How I Built a Cool Cognitive Real-Time IoT Demo
Voice Controlled Lights Over the Web
Introduction
Note: See source in github repo.
This example demonstrates how you can control physical devices through natural voice commands over the Web in real time. For the physical device I used a reading lamp, but as you’ll see, it can be any electric device, really.
In my simple scenario I control the lights in 4 rooms of a house. I use a Web app on my computer to give free form voice commands (it could be a mobile app just as easily). The voice command is then converted to text in the cloud by IBM’s cognitive engine, Watson. After processing the text, I identify the action(s) that need(s) to be taken. The action is then submitted to control the lights, and is published to the monitoring clients for real-time monitoring.
Let’s cut to the chase and watch what it all looks like:
Running the App
If you want to try out the Web communications aspect of the app (and control my WeMo remotely), here are the URLs you’ll need to use:
- Control page to give voice commands:
https://homeiot.mybluemix.net/control.html
- Monitoring page to view the changes (the iPad in the video):
https://homeiot.mybluemix.net
Notes: Be sure to use Chrome on the desktop to issue voice commands. Also, make sure you usehttps
(nothttp
) in the URLs. You find explanation to both of these further down in the article.
Behind the Scenes
To make this demonstration happen, I used the IBM Watson speech-to-text Bluemix service, AMQP over WebSocket from Kaazing for event-driven real-time monitoring, and the Belkin WeMo Switch in conjunction with IFTTT for controlling the switch remotely.
Here’s the high-level overview of most of the moving pieces (without monitoring):
When I press the “talk” button in the browser window, the red light comes on, indicating that recording is in progress. The voice data is streamed over a WebSocket connection to the IBM Bluemix Watson speech-to-text service, and the resulting string is returned to the browser, displayed under the red light.
Once the action is figured out, the client recording the human voice publishes it both to the Belkin WeMo device(s), and to the monitoring client(s). The former is performed in the form of HTTP REST calls through IFTTT, the latter as WebSocket messages over AMQP pub/sub, using the cloud-hosted AMQP WebSocket server by http://kaazing.com.
Note: If we were building this for real, it would probably be the Node handling the monitoring-related messages. For this example, publishing from the client browser is just as good…

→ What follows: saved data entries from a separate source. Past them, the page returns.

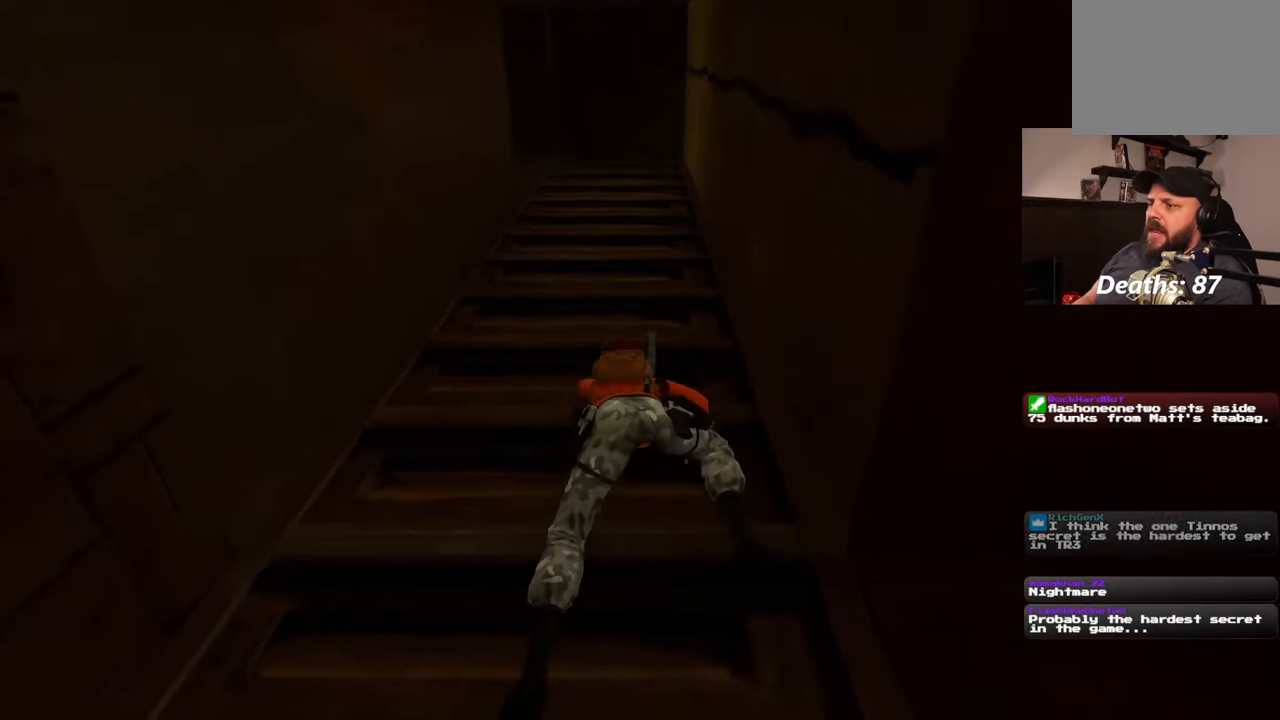
{"buttons": [], "left_stick": "up", "right_stick": "center", "events": []}
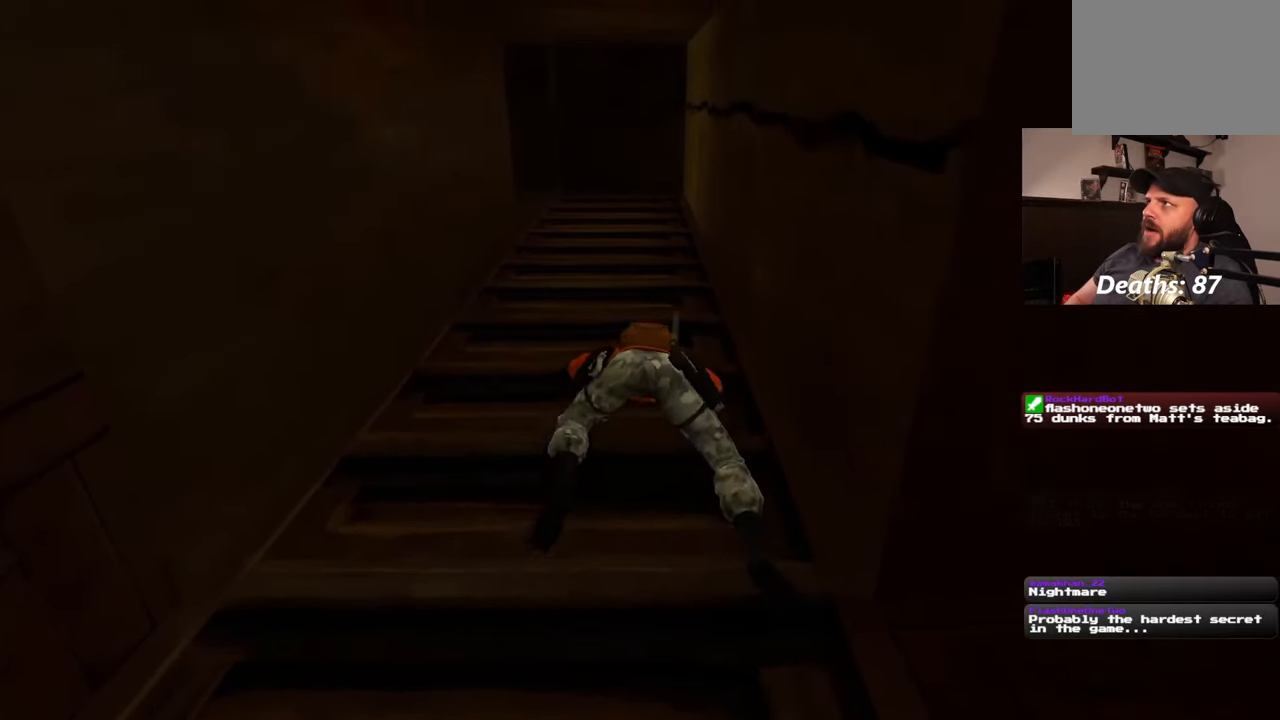
{"buttons": [], "left_stick": "up", "right_stick": "center", "events": []}
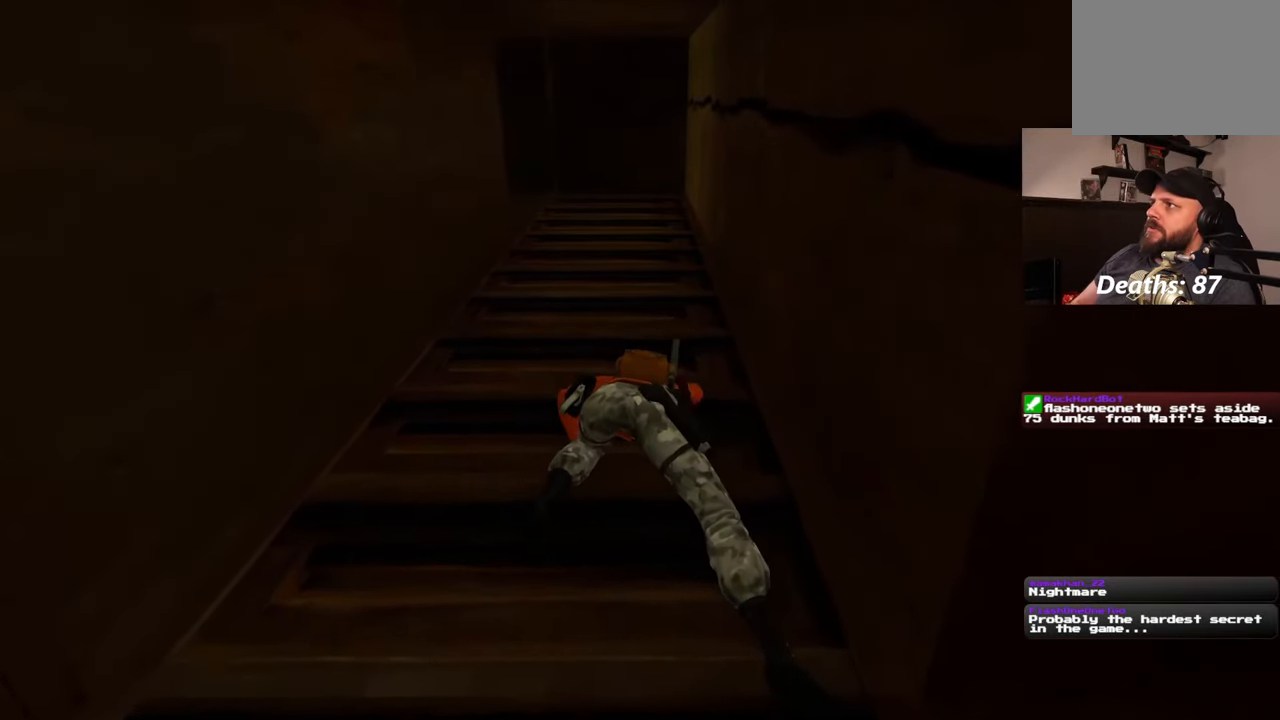
{"buttons": [], "left_stick": "up", "right_stick": "center", "events": []}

Here’s the complete diagram, this time with the real-time monitoring included as well:
The WebSocket connections, marked as WSS on the diagrams above for WebSocket Secure, are long lasting full-duplex connections, supporting low-latency streaming of data.
To see how straight-forward it is to integrate Watson Text-to-Speech, event-driven pub/sub communication over WebSocket, how you can connect the Belkin WeMo light switch along with latency characteristics, keep reading…
Getting Hands-On
Watson Speech-to-Text
Note: See source in github repo.
To run this demo, you have to acquire Bluemix service credentials for the Watson Speech2Text service. To do so, sign in to (or sign up for) Bluemix (free trial account), locate the Watson Speech2Text service, and select Add Credentials.
The best way to learn more about the Watson Speech-to-Text service is by checking out this pretty incredible demo.
This demo is based on the Watson Javascript Speech SDK.
Here’s the snippet from the node code responsible for getting a hold of the Bluemix credentials through the environment variables, needed for the JavaScript client to stream the sound to Watson for processing.
if (!process.env.WATSON_BLUEMIX_UN) {
console.log ('Environment variable WATSON_BLUEMIX_UN is undefined.');
console.log ('If you don\'t have one, sign up for an account on http://bluemix.net.');
} else
if (!process.env.WATSON_BLUEMIX_PW) {
console.log ('Environment variable WATSON_BLUEMIX_PW is undefined.');
console.log ('If you don\'t have one, sign up for an account on http://bluemix.net.');
} else
{
// For local development, replace username and password
var config = extend({
version: 'v1',
url: 'https://stream.watsonplatform.net/speech-to-text/api',
// Be sure to set environment variables before running node server
// E.g.: export WATSON_BLUEMIX_UN=joe
username: process.env.WATSON_BLUEMIX_UN,
password: process.env.WATSON_BLUEMIX_PW,
}, vcapServices.getCredentials('speech_to_text'));
And this is the JavaScript code running in the browser, leveraging the Watson Javascript Speech SDK:
var recordSpeech = function() {
$.get('/token').then(function (token) {
stream = WatsonSpeechToText.stream({
token: token
});
redlight.src="img/redlighton.png";
// each result (sentence) gets it's own <span> because Watson will sometimes go back and change a word as it hears more context
// var $curSentence = $('<span> </span>').appendTo($output);
var curSentence='';
// a result is approximately equivalent to a sentence
stream.on('result', function(result) {
// update the text for the current sentence with the default alternative.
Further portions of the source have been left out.